### Текст для упражнения
Вот и нарекли ученые наблюдатели «странствующую»Ярославскую губернию «краем отхожих промыслов». («Более чем 1/8 часть населения Ярославской губернии странствует в погоне за счастьем по всем дорогам государства» (Гакстгаузен А. , барон. Исследования внутренних отношений народной жизни и в особенности сельских учреждений России. М.,1870. Т.1С.125.) См. также: Безобразов В.П. Край отхожих промыслов. (Из путевых воспоминаний)// Новь.1885.№10. С.265-275; №11С.375-383. Очерчивая условные пределы «края отхожих промыслов», В.П.Безобразов включал в них и граничившую с Ярославской губернией северо-западную окраину Костромской губернии (Буйский уезд)). А ведь, заметим, и прочие губернии центральной России, где земля тоже не особенно расположена к щедрому урожаю, также поставляли своих бесчисленных промысловых рекрутов в города.

### Исходные материалы
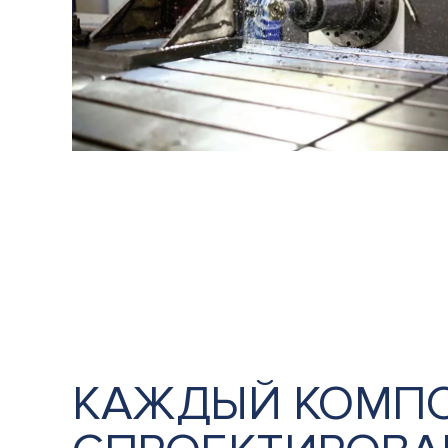
КАЖДЫЙ КОМП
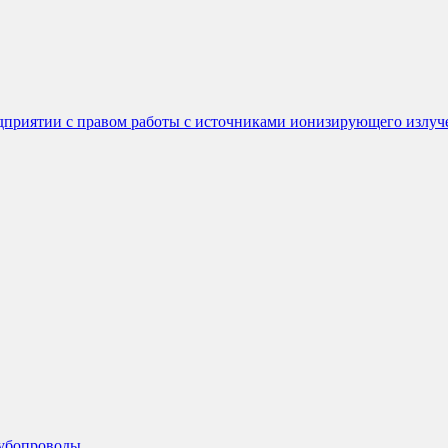
едприятии с правом работы с источниками ионизирующего излуч
рубопроводы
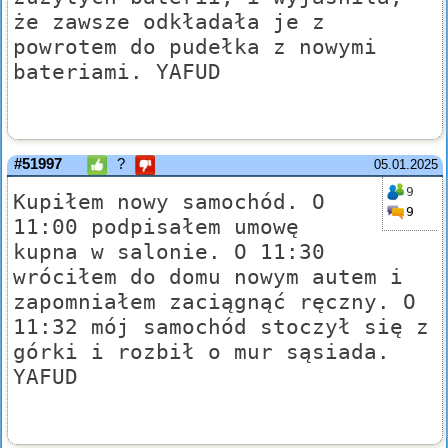
że zawsze odkładała je z
powrotem do pudełka z nowymi
bateriami. YAFUD
#51997
?
05.01.2025
9
Kupiłem nowy samochód. O
9
11:00 podpisałem umowę
kupna w salonie. O 11:30
wróciłem do domu nowym autem i
zapomniałem zaciągnąć ręczny. O
11:32 mój samochód stoczył się z
górki i rozbił o mur sąsiada.
YAFUD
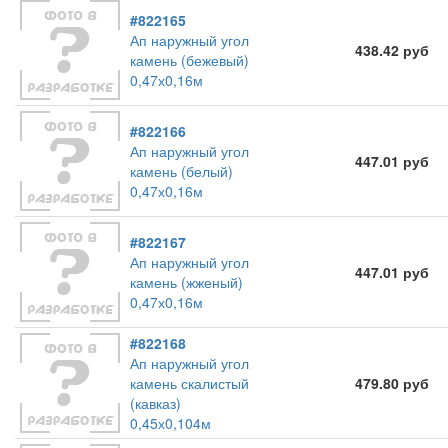
#822165
Ап наружный угол
438.42 руб
камень (бежевый)
0,47х0,16м
#822166
Ап наружный угол
447.01 руб
камень (белый)
0,47х0,16м
#822167
Ап наружный угол
447.01 руб
камень (жженый)
0,47х0,16м
#822168
Ап наружный угол
камень скалистый
479.80 руб
(кавказ)
0,45х0,104м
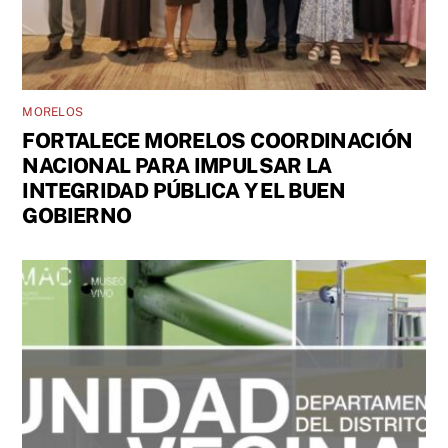
MORELOS
FORTALECE MORELOS COORDINACIÓN
NACIONAL PARA IMPULSAR LA
INTEGRIDAD PÚBLICA Y EL BUEN
GOBIERNO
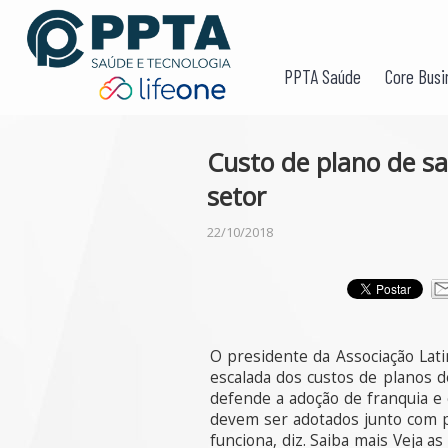
PPTA Saúde
Core Busi
Custo de plano de s
setor
22/10/2018
O presidente da Associação Lat
escalada dos custos de planos 
defende a adoção de franquia e 
devem ser adotados junto com p
funciona, diz. Saiba mais Veja 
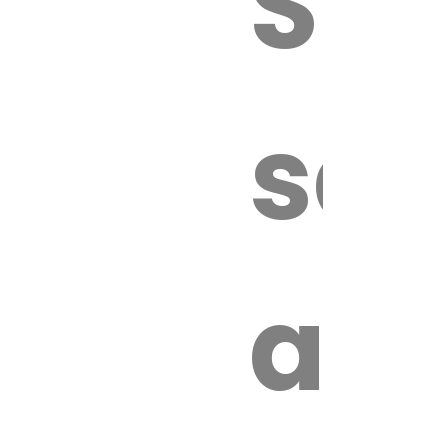
Sur
sa
an
é.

### Что сделать
1. Перепишите отрывок о крае отхожих промыслов: всё от слов «Вот и нарекли» и вниз до слов «рекрутов в города.», заменив «щедрому урожаю» на «обильному урожаю».
2. Соответствуют ли отрывку о крае отхожих промыслов следующие утверждения? Ответьте «да» или «нет» и приведите решающие слова текста в виде точной цитаты.
(a) Гакстгаузен писал, что более восьмой части населения Ярославской губернии странствует.
(b) Безобразов относил к краю отхожих промыслов Буйский уезд Костромской губернии.
(c) Прочие губернии центральной России не отправляли промысловых рекрутов в города.
3. В каком журнале и в каком году вышла работа Безобразова «Край отхожих промыслов», согласно отрывку о крае отхожих промыслов?
Записи выше для работы не понадобятся.

### Ответы
1.
Вот и нарекли ученые наблюдатели «странствующую»Ярославскую губернию «краем отхожих промыслов». («Более чем 1/8 часть населения Ярославской губернии странствует в погоне за счастьем по всем дорогам государства» (Гакстгаузен А. , барон. Исследования внутренних отношений народной жизни и в особенности сельских учреждений России. М.,1870. Т.1С.125.) См. также: Безобразов В.П. Край отхожих промыслов. (Из путевых воспоминаний)// Новь.1885.№10. С.265-275; №11С.375-383. Очерчивая условные пределы «края отхожих промыслов», В.П.Безобразов включал в них и граничившую с Ярославской губернией северо-западную окраину Костромской губернии (Буйский уезд)). А ведь, заметим, и прочие губернии центральной России, где земля тоже не особенно расположена к обильному урожаю, также поставляли своих бесчисленных промысловых рекрутов в города.

2.
(a) Да: «Более чем 1/8 часть населения Ярославской губернии странствует в погоне за счастьем по всем дорогам государства».
(b) Да: «В.П.Безобразов включал в них и граничившую с Ярославской губернией северо-западную окраину Костромской губернии (Буйский уезд)».
(c) Нет: «также поставляли своих бесчисленных промысловых рекрутов в города».

3. В журнале «Новь», в 1885 году.